En El juego (The game), el realizador estadunidense David Fincher (Alien 3, Seven) combina el thriller y la visión futurista para describir la pesadilla del empresario Nicholas Van Orton (Michael Douglas), un hombre arrogante y aburrido, insolentemente rico, incapaz de sobrepasarse al trauma de haber asistido de niño al suicidio de su padre. El día de su cumpleaños número 48, Nick recibe de su hermano menor, Conrad (Sean Penn), el regalo de una invitación a participar en El Juego, misterioso entretenimiento de una élite ávida de emociones nuevas.

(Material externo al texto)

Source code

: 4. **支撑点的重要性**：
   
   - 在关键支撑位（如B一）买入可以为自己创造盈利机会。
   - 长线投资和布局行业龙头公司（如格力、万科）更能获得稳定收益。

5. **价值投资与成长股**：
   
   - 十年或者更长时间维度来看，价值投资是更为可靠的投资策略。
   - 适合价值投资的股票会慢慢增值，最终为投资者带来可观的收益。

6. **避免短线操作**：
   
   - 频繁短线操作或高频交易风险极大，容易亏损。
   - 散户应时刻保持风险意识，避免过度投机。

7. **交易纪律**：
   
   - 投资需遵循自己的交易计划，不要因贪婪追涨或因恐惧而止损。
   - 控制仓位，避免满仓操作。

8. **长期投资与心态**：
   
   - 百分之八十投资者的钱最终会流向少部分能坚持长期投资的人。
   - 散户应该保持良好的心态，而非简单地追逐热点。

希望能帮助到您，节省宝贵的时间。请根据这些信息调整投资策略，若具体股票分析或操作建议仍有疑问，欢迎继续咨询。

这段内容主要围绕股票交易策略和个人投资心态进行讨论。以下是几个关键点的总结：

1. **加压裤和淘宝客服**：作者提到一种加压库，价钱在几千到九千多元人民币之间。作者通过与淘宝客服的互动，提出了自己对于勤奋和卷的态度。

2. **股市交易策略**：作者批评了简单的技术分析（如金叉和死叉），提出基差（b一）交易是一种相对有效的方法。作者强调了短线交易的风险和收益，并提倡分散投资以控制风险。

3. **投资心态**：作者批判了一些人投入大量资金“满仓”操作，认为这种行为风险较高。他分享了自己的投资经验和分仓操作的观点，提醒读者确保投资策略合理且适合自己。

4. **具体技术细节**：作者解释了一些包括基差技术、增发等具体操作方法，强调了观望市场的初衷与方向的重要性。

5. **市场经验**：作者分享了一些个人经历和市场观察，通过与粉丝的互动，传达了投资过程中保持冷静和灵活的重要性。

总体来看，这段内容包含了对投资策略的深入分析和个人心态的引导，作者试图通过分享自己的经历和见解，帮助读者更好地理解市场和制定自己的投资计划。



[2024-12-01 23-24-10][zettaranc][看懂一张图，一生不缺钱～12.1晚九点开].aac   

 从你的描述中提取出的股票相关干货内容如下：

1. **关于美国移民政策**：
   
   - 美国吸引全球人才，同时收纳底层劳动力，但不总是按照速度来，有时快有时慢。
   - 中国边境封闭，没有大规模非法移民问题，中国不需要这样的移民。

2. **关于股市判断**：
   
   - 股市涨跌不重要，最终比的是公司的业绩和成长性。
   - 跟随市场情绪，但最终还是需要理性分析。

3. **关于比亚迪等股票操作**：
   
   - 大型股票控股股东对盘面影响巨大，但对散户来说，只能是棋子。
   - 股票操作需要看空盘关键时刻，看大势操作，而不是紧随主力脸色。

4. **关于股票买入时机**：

En un principio todo sugiere el goce virtual de experiencias novedosas y excitantes, como lo que en los años 70 proponía la cinta de Michael Crichton, Oestelandia (Westworld, 1973) en su idea de un parque de diversiones que ofrecía a las personas el cumplimiento de sus fantasías más íntimas, hasta el momento en que se perdía el control de la maquinaria de gratificaciones instantáneas y comenzaba la pesadilla colectiva. Otras visiones de paranoia futurista fueron Rollerball (Jewison, 1975) y Cuando el destino nos alcance (Soylent green, Fleischer, 1973). David Fincher, sin embargo, sitúa su historia en la época actual, en el distrito financiero de la plácida ciudad de San Francisco, y sólo añade un leve toque futurista al sugerir que la pesadilla de hoy prefigura la realidad de mañana.
Nicholas Van Orton es el hombre al que absurdamente persigue una organización secreta, ubicua, todopoderosa, y que vive el terror de verse desposeído de sus bienes y sicológicamente trastornado. Hay en la cinta huellas del cine de Hitchcok, en particular de Intriga internacional (North by northwest, 1959) o del estupendo film noir de Rudolph Maté, D.O.A, Death on arrival (1950), con su noción de una cacería humana y su crónica de la desintegración anímica del protagonista. Los guionistas John Brancato y Michael Ferris (autores también de La red, Winkler, 1995) han querido, sin embargo, ir todavía más lejos, dejar atrás interpretaciones clásicas, como la hipótesis de una conspiración política, e incursionar en el terreno de la alucinación, borrando la línea divisoria entre realidad y fantasía. ¿Quiénes participan en el juego? ¿Por qué se suicida el padre de Nick? ¿Quién es en realidad la joven Christine (la fascinante Deborah Unger de Crash, Cronenberg, 1996)? Cuando la película comienza a revelar algunas claves, el espectador intuye que dicha revelación es también parte del mismo juego de engaños y salidas falsas. Y esto sucede así una y otra vez, en una construcción narrativa maliciosa con un estupendo trabajo musical de Howard Shore.
El tema central de El juego es la paranoia individual como reflejo de miedos colectivos, viejo en Hollywood, y sus vertientes pueden ser políticas (anticomunismo visceral) o sicológicas (cine de horror, culto al gore, metáforas del cine fantástico). Fincher conduce bien la cinta, pero sus propuestas finales, en particular su desenlace apresurado y absurdo, le resta fuerza al extravío alucinatorio. Si a ello se añade una ingenua parábola moralista (los ricos también sufren, pero al final algo aprenden), la cinta se vuelve una experiencia un tanto frustrante. Lo que prometía ser una incursión en el terreno de lo verdaderamente irracional (al estilo de El resplandor, de Stanley Kubrick, 1980) o de la paranoia total y el acoso imaginario (Secuestros de cuerpos, de Abel Ferrara, 1996), se queda a mitad del camino, sin desarrollar los aspectos más inquietantes de su trama, entre los que destaca una escena donde un presentador de noticias en la televisión se dirige de pronto a Nicholas en su propio hogar llamándolo por su nombre y se pone a conversar con él. El juego llega a ser así una suerte de actualización, en tecnothriller, de algún episodio de la vieja serie televisiva Dimensión desconocida (Twilight zone), una exploración un tanto superficial de paranoias nuevas en la era cibernética.